Given passage START

The Effects of Trauma on Refugees Explored in Refugee Literature

Trauma is defined as the never-ending emotional response to a distressing event (“Trauma”). They are wounds “that never show on the body that are deeper and more hurtful than anything that bleeds” (Hamilton). However, trauma is a term now used in casual conversation to describe minuscule inconveniences one experiences, devaluing the pain real victims of trauma, such as refugees, undergo constantly. “We all have pain. And we all look for ways to make the pain go away” (Alexie), but the pain refugees face as a result of trauma manifests itself in various similar ways, affecting their daily lives. The authors of the novels The Beekeeper of Aleppo and Sparks Like Stars explore these effects of trauma on refugees using similar literary elements.

In her book The Beekeeper of Aleppo, Christy Lefteri uses a non-linear timeline to show how trauma causes Nuri to live through his past repeatedly as if a part of him is still stuck there. Every chapter that occurs in Nuri’s present links to an incident in his past; for instance, Nuri is imagining Mohammed singing a lullaby in England when he is suddenly pulled to an occasion in Greece where he also hears Mohammed calling him (Lefteri 183-184). The constant revisiting of his past is a result of traumatic events overwhelming his body and mind, leaving a lasting mark on his mood, relationships, and sense of self (Juby et al.). The back-and-forth timeline demonstrates how Nuri develops PTSD, as he ruminates happier times as well as the things he lost. This rumination drags him deeper into his depression and leads him to almost commit suicide. Furthermore, victims of trauma also feel stuck in their past because they feel a sentimental attachment to someone or something from their past. Nuri holds on to his wife Afra, who he feels he lost when he failed to protect her in Greece. He blames himself for Afra’s rape, recognizing that “something of [him] would always be left behind, trapped within the dank walls of this apartment” (292) because he made the mistake of misplacing the key to his room and chose not to atone to it for the greater good. Additionally, ruminating serves as a form of avoidance, a major defence mechanism developed alongside PTSD. Nuri chooses to think about his past because he wants to avoid the helplessness he feels in his present hopeless conditions. The author’s objective behind the non-linear timeline is to show how PTSD develops in Nuri, as it explains how trauma causes refugees to constantly revisit their past because they feel guilty about their unamended mistakes and to avoid the helplessness of the present.

Given passage END
Excerpted records START

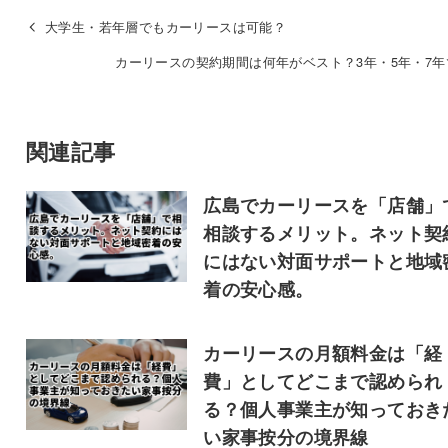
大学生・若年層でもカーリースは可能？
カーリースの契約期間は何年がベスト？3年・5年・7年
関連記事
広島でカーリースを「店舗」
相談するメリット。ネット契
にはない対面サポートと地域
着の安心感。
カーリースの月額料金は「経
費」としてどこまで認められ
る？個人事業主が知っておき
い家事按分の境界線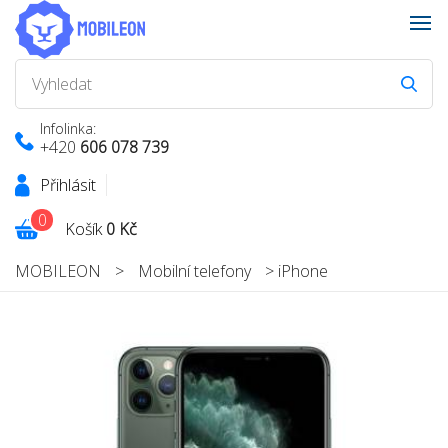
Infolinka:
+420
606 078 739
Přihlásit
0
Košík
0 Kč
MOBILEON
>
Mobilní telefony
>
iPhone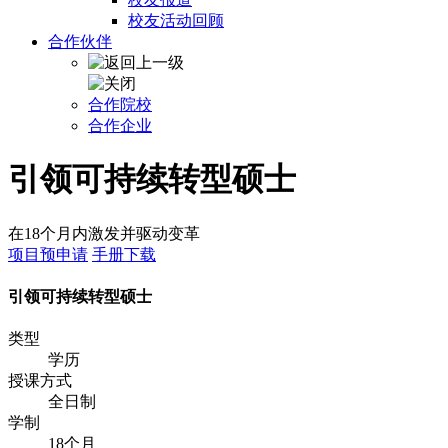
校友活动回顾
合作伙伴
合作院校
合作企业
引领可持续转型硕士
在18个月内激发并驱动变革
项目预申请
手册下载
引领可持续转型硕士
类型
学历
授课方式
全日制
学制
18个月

Excerpted records END

- **Directions for this task**
Can you retype the essay on trauma in refugee literature word for word, starting with "The Effects of" and going on through "similar literary elements."?

- **Solution below**
The Effects of Trauma on Refugees Explored in Refugee Literature

Trauma is defined as the never-ending emotional response to a distressing event (“Trauma”). They are wounds “that never show on the body that are deeper and more hurtful than anything that bleeds” (Hamilton). However, trauma is a term now used in casual conversation to describe minuscule inconveniences one experiences, devaluing the pain real victims of trauma, such as refugees, undergo constantly. “We all have pain. And we all look for ways to make the pain go away” (Alexie), but the pain refugees face as a result of trauma manifests itself in various similar ways, affecting their daily lives. The authors of the novels The Beekeeper of Aleppo and Sparks Like Stars explore these effects of trauma on refugees using similar literary elements.